• [How to complete this task]
The answer must consist of every line in the records below that contains the string "wash".

### Data for analysis

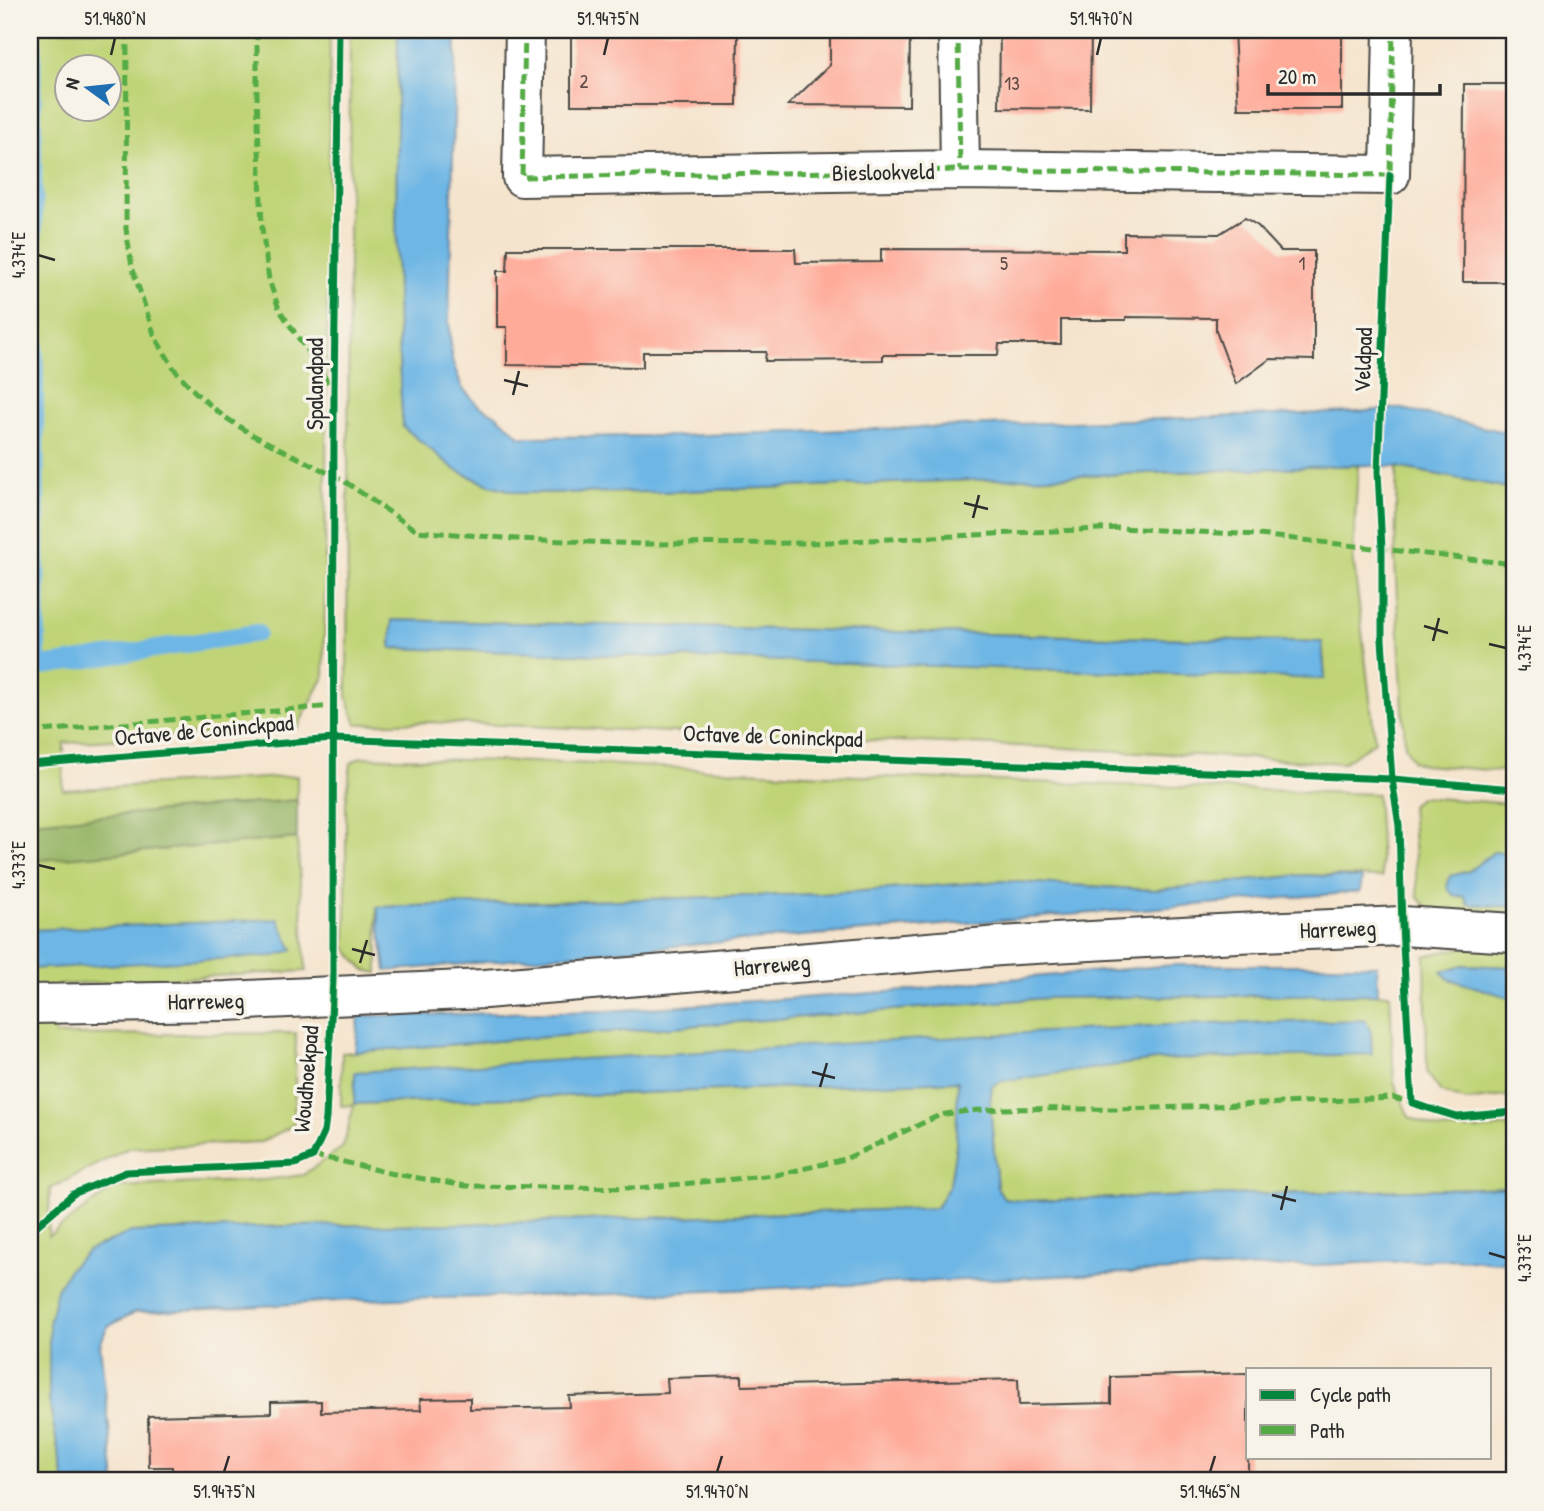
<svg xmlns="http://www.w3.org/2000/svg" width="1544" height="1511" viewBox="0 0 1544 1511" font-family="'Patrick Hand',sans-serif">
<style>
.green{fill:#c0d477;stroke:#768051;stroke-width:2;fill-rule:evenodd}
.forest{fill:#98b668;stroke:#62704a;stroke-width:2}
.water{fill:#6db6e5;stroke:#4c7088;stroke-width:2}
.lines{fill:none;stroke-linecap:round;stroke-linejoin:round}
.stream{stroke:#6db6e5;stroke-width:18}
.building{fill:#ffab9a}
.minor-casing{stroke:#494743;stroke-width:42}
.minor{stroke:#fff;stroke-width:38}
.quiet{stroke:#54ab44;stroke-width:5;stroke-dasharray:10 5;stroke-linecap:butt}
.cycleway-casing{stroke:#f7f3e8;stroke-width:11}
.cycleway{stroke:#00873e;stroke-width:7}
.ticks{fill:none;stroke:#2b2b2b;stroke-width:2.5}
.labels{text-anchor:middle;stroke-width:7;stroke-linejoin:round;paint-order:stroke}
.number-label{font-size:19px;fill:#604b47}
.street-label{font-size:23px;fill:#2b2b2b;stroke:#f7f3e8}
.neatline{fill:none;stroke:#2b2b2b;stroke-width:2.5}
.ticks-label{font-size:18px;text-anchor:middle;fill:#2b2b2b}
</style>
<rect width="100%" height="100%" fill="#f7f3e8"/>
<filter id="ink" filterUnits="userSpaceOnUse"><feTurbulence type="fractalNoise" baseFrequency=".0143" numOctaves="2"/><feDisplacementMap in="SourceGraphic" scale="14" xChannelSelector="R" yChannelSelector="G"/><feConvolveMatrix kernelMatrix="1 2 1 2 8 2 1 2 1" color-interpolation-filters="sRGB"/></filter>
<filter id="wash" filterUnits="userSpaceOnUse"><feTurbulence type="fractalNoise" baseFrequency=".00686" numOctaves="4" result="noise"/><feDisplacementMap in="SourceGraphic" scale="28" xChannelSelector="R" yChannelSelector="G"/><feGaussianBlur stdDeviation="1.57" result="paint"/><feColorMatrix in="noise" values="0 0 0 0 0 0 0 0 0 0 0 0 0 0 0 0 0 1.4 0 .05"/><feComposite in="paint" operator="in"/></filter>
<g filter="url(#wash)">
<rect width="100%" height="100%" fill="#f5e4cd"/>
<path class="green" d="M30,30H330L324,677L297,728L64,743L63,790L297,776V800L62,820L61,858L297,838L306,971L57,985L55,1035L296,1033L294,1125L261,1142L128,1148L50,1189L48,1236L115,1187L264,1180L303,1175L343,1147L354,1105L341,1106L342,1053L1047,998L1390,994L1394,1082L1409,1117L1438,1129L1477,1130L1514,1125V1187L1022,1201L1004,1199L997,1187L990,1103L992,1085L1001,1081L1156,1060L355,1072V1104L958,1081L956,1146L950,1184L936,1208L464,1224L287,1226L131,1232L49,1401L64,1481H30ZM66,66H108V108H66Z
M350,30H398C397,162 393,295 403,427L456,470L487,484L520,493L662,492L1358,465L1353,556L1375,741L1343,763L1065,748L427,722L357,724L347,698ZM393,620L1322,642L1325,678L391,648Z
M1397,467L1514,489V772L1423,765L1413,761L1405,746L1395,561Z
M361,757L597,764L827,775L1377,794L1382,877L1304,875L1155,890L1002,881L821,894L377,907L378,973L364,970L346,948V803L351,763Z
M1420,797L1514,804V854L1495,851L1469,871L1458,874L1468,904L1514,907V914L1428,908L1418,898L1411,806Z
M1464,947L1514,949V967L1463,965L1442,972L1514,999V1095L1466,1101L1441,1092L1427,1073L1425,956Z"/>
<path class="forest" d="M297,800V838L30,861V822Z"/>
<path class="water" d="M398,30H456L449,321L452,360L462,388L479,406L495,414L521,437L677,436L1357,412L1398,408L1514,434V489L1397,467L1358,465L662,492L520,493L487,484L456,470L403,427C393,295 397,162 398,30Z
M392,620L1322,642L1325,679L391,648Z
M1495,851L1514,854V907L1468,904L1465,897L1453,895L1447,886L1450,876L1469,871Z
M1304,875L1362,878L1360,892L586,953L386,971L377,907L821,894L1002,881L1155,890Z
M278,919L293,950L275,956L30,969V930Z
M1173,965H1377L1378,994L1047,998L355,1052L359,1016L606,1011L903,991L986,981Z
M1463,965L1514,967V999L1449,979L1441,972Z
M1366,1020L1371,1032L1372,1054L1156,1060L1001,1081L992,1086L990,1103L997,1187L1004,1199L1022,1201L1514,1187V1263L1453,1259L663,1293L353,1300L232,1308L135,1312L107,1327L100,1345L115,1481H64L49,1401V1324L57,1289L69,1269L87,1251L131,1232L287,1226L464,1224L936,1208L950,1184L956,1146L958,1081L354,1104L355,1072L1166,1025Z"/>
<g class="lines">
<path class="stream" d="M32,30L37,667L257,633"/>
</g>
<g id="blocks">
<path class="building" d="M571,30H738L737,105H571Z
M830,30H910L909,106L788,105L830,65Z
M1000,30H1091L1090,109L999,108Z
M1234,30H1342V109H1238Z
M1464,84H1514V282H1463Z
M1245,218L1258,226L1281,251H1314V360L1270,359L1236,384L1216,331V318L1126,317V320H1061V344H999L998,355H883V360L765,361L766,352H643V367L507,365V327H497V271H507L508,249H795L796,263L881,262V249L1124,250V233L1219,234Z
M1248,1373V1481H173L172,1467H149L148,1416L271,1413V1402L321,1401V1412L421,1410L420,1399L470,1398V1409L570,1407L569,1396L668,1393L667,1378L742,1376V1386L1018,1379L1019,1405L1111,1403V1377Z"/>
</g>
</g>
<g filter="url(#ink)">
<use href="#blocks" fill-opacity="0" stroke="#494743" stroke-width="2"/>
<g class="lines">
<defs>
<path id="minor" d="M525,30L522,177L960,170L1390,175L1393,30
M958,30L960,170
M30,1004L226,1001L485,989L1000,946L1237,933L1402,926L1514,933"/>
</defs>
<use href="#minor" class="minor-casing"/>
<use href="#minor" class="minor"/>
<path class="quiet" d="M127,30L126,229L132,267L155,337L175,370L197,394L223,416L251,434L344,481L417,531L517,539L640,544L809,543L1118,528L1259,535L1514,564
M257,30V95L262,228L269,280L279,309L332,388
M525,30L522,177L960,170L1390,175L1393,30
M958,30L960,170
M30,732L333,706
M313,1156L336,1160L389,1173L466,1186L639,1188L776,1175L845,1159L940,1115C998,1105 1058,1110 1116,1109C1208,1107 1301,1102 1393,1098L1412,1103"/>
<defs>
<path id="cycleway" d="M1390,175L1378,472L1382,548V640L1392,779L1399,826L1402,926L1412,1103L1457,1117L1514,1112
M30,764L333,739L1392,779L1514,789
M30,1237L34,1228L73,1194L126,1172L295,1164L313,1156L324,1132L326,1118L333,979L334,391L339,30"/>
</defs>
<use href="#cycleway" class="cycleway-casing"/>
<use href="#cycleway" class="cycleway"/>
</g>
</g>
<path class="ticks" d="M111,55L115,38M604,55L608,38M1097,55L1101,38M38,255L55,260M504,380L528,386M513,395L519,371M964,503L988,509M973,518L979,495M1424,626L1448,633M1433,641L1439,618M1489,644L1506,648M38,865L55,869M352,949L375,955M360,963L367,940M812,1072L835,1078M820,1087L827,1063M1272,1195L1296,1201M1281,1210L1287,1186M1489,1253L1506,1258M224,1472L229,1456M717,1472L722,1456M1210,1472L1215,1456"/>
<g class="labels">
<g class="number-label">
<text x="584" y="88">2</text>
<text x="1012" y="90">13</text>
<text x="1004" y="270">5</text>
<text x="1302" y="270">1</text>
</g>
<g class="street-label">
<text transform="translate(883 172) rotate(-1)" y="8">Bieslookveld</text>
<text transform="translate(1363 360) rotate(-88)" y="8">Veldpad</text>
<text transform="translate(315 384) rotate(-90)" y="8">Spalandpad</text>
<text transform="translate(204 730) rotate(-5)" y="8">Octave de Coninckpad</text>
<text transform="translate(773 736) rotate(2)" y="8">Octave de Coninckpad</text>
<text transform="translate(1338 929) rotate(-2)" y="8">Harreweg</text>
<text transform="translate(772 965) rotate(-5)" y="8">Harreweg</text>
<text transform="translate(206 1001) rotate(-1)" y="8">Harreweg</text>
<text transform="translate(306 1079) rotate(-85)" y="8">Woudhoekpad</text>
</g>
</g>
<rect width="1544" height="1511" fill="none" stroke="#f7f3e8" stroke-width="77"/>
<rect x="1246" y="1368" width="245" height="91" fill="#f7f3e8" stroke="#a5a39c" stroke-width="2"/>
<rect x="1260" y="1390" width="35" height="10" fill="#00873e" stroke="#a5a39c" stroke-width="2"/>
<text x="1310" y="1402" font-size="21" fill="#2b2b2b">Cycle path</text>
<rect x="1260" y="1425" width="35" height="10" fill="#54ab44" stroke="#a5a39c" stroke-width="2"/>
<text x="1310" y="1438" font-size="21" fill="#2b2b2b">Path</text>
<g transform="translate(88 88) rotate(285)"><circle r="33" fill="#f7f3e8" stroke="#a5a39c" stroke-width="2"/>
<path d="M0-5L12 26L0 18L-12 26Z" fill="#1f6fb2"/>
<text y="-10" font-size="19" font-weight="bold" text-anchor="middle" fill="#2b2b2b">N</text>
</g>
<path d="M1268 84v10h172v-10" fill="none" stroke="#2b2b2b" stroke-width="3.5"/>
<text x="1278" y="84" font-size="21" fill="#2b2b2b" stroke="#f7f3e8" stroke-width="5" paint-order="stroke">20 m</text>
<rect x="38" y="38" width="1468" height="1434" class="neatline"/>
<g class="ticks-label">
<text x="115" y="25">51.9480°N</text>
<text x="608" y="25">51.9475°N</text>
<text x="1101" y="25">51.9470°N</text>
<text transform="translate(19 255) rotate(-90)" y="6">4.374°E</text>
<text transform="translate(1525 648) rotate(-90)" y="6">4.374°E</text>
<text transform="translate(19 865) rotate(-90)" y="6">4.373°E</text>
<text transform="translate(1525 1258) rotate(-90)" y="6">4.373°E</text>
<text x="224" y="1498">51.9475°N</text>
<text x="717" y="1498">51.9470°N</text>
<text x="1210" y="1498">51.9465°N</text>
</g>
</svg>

######

• [Output for this task]
<filter id="wash" filterUnits="userSpaceOnUse"><feTurbulence type="fractalNoise" baseFrequency=".00686" numOctaves="4" result="noise"/><feDisplacementMap in="SourceGraphic" scale="28" xChannelSelector="R" yChannelSelector="G"/><feGaussianBlur stdDeviation="1.57" result="paint"/><feColorMatrix in="noise" values="0 0 0 0 0 0 0 0 0 0 0 0 0 0 0 0 0 1.4 0 .05"/><feComposite in="paint" operator="in"/></filter>
<g filter="url(#wash)">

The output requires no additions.